Report every line in the rows below that contains the string "qSketchRegion". Case counts.

====== MATERIAL FOR THIS TASK

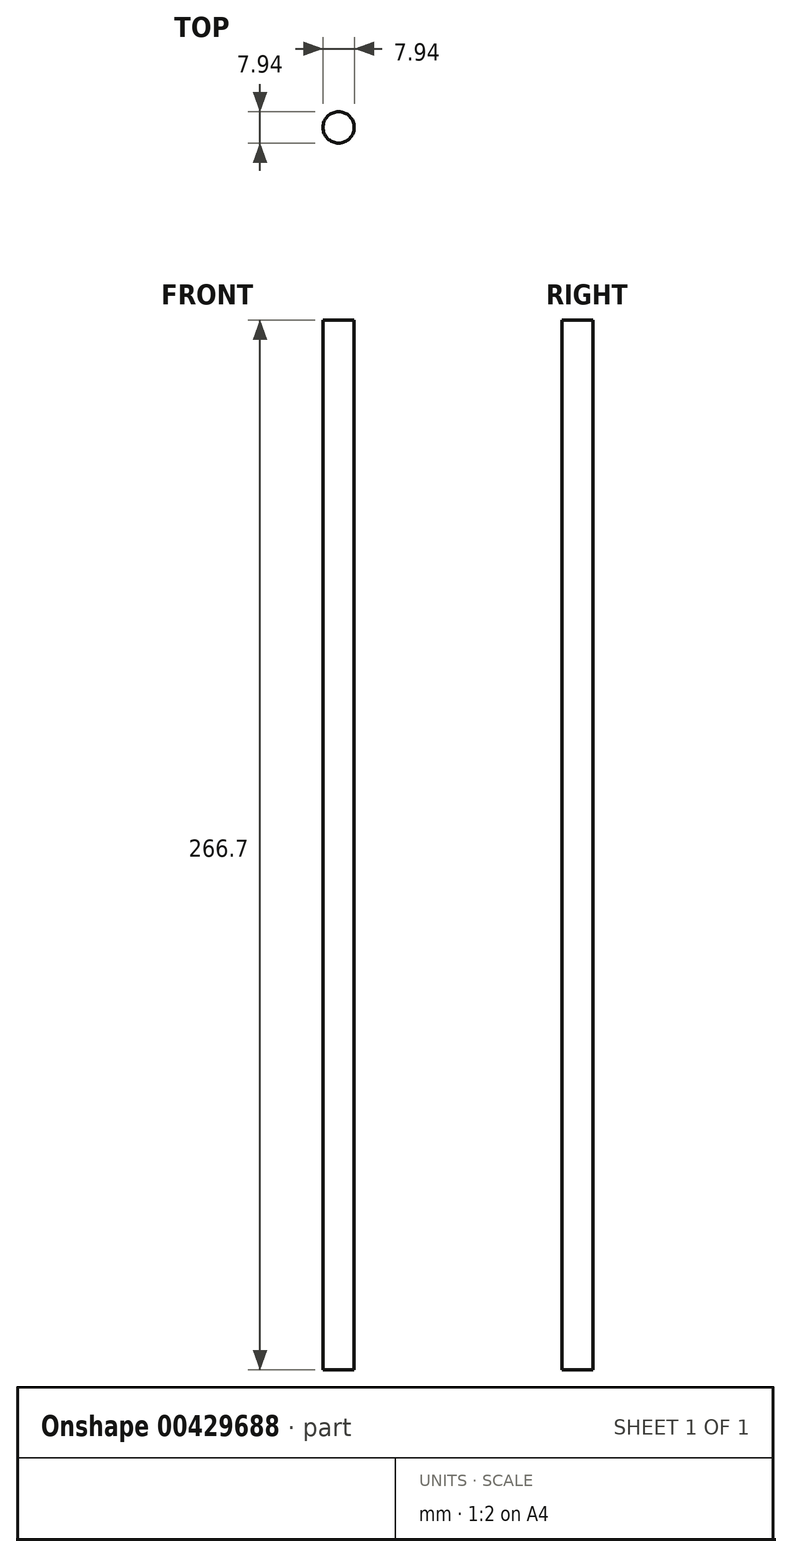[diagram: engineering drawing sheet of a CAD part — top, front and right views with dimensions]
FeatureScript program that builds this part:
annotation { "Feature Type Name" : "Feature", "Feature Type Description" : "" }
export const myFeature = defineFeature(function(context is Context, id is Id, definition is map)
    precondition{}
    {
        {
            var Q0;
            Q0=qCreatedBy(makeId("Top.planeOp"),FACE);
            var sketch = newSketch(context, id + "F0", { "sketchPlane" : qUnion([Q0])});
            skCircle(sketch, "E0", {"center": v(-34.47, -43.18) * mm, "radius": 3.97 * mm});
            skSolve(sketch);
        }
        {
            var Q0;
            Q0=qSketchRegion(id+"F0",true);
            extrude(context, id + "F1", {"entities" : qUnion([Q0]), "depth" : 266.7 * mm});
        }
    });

============
====== MATERIAL FOR THIS TASK

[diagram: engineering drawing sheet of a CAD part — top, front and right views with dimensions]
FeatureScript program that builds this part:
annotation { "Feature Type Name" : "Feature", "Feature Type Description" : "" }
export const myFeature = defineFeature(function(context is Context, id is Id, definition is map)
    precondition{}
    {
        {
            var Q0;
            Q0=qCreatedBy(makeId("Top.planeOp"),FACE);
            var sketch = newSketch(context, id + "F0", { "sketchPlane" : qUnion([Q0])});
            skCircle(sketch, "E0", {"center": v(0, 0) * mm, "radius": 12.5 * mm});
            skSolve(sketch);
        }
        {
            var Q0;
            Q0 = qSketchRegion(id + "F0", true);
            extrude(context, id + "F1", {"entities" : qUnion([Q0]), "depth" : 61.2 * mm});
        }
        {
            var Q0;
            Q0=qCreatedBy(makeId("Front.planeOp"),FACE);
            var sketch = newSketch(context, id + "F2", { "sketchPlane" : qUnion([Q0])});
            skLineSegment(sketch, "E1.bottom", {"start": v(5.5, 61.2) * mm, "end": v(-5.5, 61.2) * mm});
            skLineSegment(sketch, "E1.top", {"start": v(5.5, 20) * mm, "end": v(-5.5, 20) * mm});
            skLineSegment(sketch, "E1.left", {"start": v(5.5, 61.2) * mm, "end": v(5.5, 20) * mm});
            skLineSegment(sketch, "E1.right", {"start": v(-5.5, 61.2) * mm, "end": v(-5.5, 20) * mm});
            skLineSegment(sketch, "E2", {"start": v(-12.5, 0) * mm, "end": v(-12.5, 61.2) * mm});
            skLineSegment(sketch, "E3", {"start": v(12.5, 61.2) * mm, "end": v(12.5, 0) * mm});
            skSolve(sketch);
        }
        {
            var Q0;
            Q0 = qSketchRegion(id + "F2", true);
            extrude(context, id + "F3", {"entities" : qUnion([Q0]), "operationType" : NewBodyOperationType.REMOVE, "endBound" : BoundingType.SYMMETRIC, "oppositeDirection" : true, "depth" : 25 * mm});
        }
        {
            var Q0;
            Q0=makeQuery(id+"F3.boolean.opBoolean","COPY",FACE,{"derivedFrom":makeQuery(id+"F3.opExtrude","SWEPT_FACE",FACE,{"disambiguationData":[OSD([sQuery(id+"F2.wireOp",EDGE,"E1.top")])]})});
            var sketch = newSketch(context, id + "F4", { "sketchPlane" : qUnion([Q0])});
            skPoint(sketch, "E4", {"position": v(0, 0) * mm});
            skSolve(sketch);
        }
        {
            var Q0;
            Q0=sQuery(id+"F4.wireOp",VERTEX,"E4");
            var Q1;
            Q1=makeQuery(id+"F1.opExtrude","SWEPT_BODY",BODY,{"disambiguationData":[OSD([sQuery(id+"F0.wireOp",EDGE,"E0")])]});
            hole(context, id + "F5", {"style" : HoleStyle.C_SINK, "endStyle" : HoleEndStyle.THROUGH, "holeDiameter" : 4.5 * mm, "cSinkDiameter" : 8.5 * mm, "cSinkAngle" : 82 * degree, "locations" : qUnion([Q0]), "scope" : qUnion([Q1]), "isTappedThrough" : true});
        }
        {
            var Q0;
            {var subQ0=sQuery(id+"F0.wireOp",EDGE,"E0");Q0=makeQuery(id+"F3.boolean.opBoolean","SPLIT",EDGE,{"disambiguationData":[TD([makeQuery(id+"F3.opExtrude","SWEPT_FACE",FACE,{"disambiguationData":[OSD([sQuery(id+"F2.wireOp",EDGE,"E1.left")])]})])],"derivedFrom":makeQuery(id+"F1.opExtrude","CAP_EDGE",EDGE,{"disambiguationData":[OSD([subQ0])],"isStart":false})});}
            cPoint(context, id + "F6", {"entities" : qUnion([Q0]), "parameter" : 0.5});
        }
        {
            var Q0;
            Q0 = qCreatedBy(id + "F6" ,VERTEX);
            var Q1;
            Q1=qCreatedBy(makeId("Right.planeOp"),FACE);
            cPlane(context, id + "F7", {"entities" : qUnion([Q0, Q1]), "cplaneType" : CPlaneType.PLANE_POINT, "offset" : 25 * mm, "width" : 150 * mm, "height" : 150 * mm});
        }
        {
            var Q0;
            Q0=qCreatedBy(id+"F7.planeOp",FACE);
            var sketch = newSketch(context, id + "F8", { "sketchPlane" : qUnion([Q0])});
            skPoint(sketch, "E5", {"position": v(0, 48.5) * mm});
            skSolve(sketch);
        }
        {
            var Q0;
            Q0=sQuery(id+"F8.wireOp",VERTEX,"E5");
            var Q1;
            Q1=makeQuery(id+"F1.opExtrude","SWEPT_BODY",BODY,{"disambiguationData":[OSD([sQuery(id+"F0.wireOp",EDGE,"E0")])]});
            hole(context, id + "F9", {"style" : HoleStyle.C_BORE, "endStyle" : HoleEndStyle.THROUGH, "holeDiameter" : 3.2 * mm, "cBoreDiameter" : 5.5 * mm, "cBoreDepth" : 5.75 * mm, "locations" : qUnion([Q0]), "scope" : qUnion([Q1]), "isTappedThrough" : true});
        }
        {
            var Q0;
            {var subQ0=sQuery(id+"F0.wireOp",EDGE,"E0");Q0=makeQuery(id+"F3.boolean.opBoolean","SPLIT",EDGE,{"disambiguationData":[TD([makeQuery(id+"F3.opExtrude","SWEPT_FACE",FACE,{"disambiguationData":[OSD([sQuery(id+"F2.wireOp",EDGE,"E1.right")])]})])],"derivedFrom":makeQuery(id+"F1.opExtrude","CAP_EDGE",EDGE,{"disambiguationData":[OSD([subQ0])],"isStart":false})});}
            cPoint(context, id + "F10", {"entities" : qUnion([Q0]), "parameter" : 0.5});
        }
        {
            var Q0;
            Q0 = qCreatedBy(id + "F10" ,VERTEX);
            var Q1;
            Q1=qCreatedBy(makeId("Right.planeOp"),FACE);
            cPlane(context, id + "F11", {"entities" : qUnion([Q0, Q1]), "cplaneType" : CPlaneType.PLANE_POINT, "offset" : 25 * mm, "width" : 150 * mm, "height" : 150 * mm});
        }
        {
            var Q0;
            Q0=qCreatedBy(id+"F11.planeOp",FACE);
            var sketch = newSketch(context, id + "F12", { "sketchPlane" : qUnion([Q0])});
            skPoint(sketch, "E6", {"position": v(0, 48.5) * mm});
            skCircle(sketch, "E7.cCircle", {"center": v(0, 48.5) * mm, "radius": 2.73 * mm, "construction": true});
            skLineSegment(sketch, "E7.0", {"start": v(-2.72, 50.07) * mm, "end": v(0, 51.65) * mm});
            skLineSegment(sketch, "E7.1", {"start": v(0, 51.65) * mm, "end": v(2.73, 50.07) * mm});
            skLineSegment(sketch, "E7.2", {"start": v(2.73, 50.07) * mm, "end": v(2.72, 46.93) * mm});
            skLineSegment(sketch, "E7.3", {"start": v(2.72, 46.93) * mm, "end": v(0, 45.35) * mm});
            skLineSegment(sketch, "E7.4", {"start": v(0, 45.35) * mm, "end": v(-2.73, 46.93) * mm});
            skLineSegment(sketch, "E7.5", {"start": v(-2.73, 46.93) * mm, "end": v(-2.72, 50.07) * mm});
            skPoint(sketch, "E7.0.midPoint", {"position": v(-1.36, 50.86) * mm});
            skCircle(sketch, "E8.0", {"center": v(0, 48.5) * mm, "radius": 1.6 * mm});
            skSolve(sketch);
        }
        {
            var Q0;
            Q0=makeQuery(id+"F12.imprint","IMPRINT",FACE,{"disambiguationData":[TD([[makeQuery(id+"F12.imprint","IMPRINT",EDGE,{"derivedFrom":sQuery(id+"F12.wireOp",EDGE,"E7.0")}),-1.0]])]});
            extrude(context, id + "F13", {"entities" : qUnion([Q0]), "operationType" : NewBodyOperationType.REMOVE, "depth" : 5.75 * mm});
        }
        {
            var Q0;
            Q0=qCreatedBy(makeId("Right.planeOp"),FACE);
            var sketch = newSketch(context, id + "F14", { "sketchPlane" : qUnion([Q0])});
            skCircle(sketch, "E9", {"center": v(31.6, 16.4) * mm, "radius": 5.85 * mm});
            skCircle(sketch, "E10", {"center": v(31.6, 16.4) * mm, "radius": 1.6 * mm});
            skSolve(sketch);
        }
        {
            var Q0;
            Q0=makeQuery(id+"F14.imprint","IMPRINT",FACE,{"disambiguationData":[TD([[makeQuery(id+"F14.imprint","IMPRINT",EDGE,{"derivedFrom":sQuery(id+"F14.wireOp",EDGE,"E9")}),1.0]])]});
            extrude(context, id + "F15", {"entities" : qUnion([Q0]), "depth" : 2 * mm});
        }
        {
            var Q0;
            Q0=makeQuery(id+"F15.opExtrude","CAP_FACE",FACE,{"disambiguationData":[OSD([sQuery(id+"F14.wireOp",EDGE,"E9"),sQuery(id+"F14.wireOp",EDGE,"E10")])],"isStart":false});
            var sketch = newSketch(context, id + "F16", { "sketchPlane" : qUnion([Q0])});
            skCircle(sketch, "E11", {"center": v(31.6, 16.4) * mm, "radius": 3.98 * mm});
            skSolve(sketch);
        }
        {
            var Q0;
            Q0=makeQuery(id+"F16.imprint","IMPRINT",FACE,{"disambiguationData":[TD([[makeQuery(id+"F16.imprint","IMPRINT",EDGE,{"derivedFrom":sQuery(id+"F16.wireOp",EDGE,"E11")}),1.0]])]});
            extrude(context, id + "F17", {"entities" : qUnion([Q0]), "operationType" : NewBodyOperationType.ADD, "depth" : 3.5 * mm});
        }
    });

============

SOLUTION =
            Q0=qSketchRegion(id+"F0",true);
            Q0 = qSketchRegion(id + "F0", true);
            Q0 = qSketchRegion(id + "F2", true);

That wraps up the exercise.